ASSIGNMENT: If a line of the records holds the word "thumb", copy it out.

(Structured pose outputs)
------------------------------------

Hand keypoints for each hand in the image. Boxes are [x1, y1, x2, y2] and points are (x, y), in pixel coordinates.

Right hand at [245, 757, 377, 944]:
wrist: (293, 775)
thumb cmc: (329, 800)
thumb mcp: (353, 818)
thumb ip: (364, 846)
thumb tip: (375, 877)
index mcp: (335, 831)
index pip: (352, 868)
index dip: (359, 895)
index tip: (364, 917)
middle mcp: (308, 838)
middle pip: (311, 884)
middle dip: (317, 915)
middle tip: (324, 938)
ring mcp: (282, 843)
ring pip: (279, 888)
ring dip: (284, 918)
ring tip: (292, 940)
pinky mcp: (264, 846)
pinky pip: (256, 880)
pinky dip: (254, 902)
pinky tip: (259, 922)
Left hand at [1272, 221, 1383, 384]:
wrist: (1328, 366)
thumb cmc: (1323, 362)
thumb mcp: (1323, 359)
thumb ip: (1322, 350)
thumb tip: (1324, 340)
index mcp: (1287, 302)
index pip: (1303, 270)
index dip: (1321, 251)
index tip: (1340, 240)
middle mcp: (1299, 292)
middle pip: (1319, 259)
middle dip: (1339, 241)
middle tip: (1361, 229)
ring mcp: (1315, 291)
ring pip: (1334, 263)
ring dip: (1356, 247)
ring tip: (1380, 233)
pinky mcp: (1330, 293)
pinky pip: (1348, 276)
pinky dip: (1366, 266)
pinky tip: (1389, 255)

------------------------------------

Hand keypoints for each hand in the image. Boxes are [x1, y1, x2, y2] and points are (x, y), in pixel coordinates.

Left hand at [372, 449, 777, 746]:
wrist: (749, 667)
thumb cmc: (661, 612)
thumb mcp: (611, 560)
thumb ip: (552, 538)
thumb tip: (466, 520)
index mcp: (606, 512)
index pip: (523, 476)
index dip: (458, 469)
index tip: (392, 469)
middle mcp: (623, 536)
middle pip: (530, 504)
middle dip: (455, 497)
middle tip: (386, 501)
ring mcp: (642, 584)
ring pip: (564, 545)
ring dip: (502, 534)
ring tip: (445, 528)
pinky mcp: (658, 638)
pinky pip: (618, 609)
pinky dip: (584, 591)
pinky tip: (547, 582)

------------------------------------

EXERCISE ANSWER:
thumb cmc: (329, 800)
thumb mcp: (353, 818)
thumb ip: (364, 846)
thumb tip: (375, 877)
thumb cmc: (1323, 362)
thumb mcp: (1323, 359)
thumb ip: (1322, 350)
thumb tip: (1324, 340)
thumb cmc: (661, 612)
thumb mcp: (611, 560)
thumb ip: (552, 538)
thumb tip: (466, 520)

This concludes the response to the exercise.